WHAT THE TASK ASKS
Please copy, word for word, the part of the records below that opens with the line containing "What is the greatest value displayed?" and closes with the line containing "Which has a higher value, 5545752 or 99952?", including both of those lines.

SOURCE MATERIAL

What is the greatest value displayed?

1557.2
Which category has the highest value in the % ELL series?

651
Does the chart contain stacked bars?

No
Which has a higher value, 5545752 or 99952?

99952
* * *
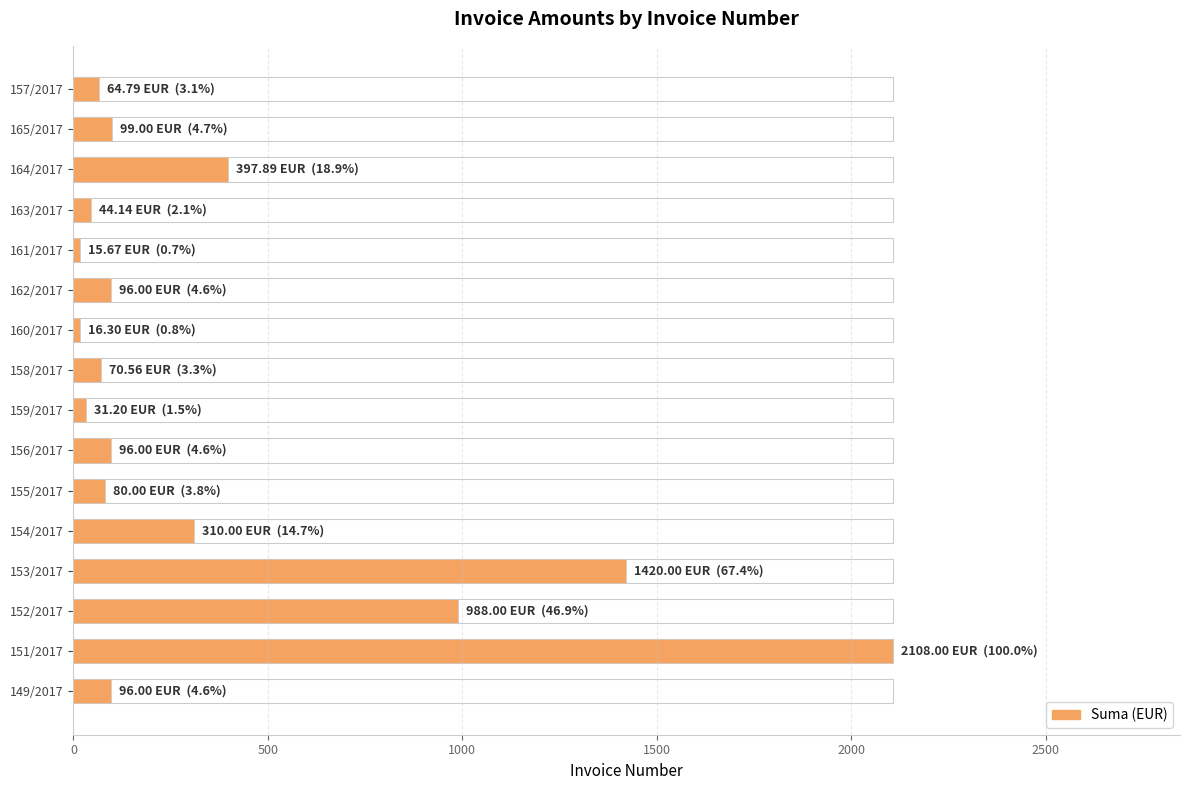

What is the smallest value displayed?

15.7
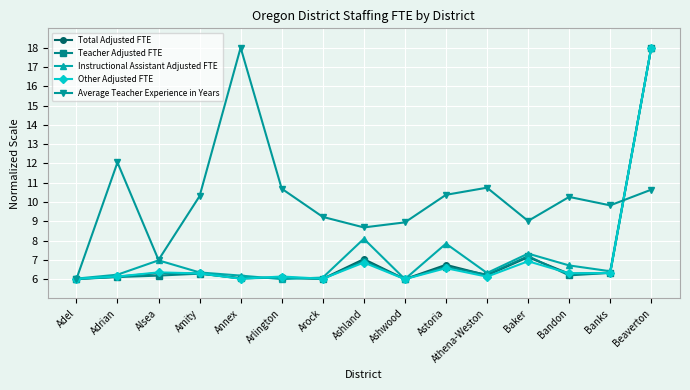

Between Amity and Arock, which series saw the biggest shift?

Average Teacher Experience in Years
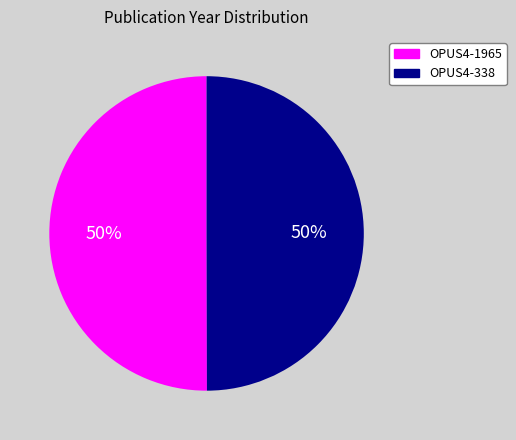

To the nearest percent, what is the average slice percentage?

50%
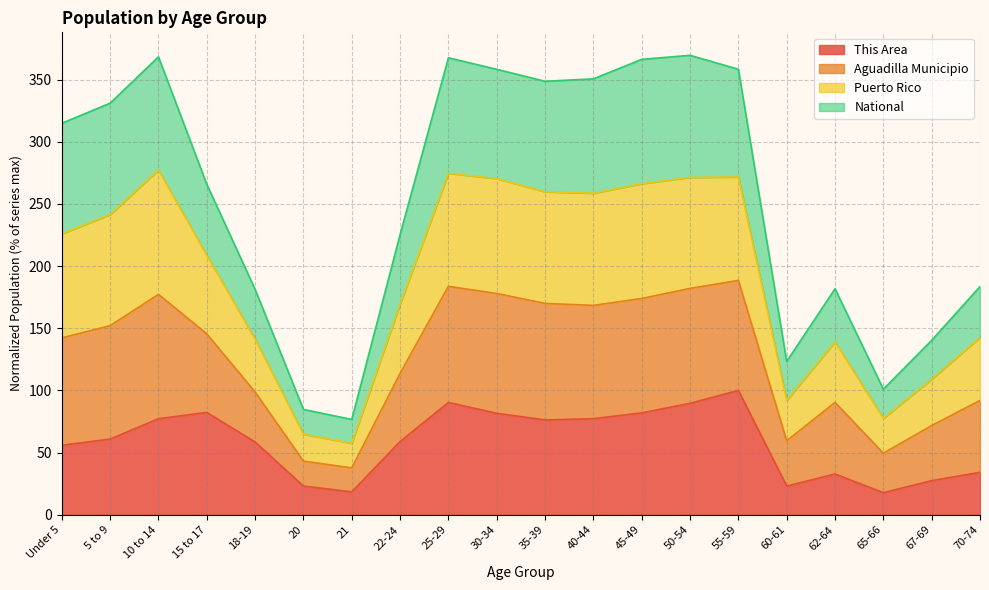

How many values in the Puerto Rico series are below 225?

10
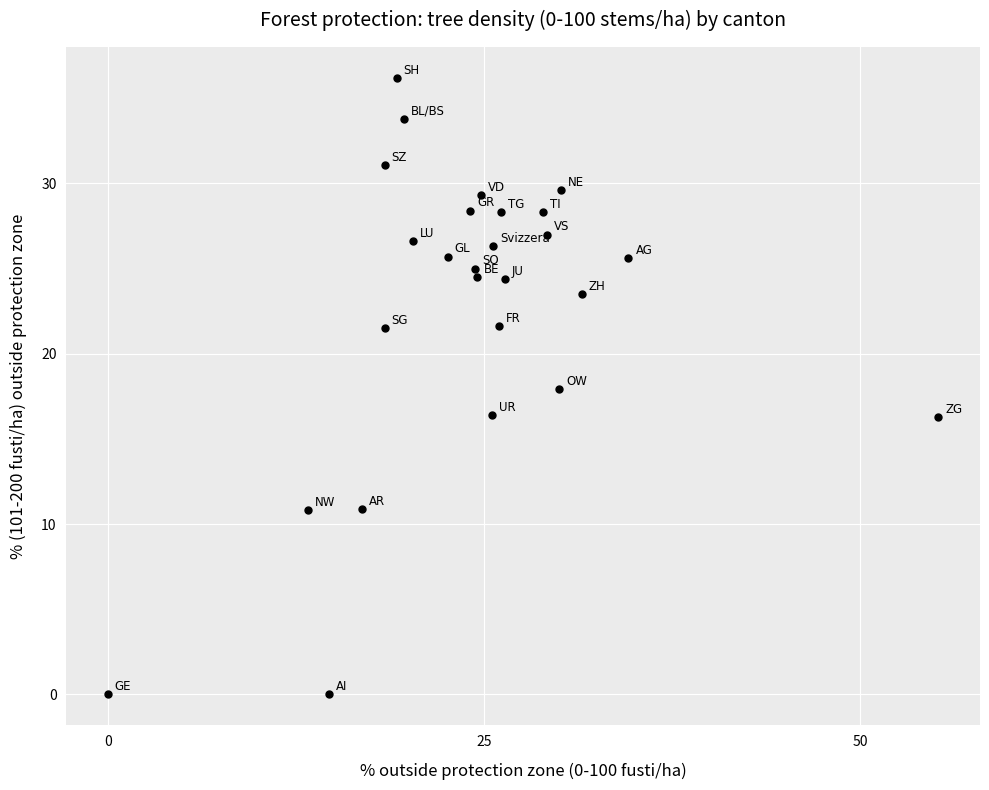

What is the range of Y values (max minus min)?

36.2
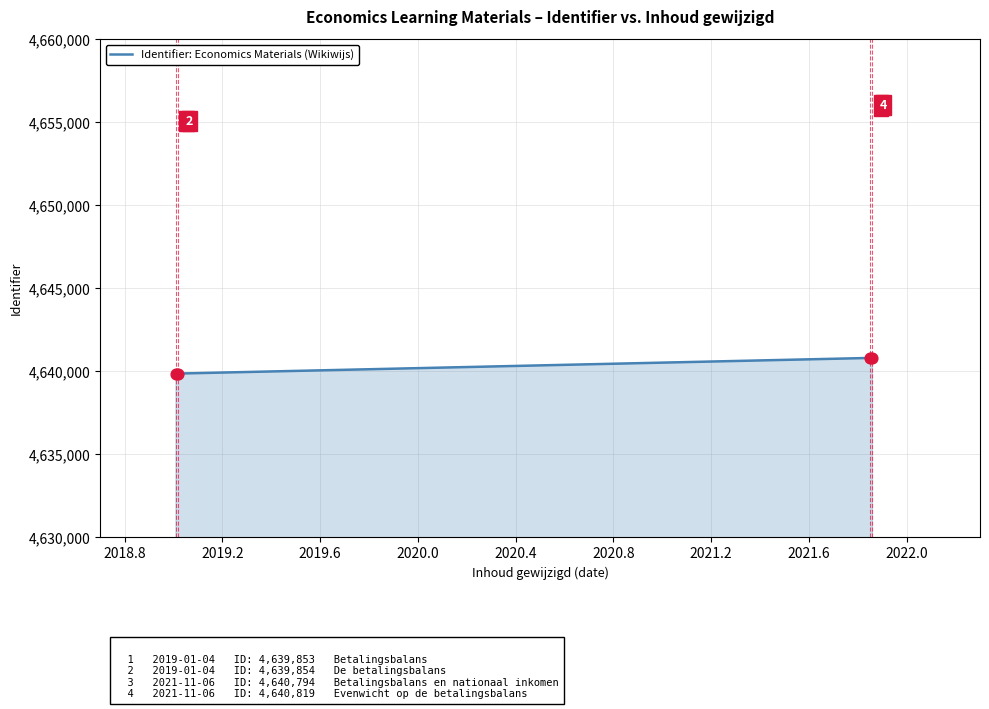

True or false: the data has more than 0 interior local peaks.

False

SOLUTION TO THE PROBLEM
What is the greatest value displayed?

1557.2
Which category has the highest value in the % ELL series?

651
Does the chart contain stacked bars?

No
Which has a higher value, 5545752 or 99952?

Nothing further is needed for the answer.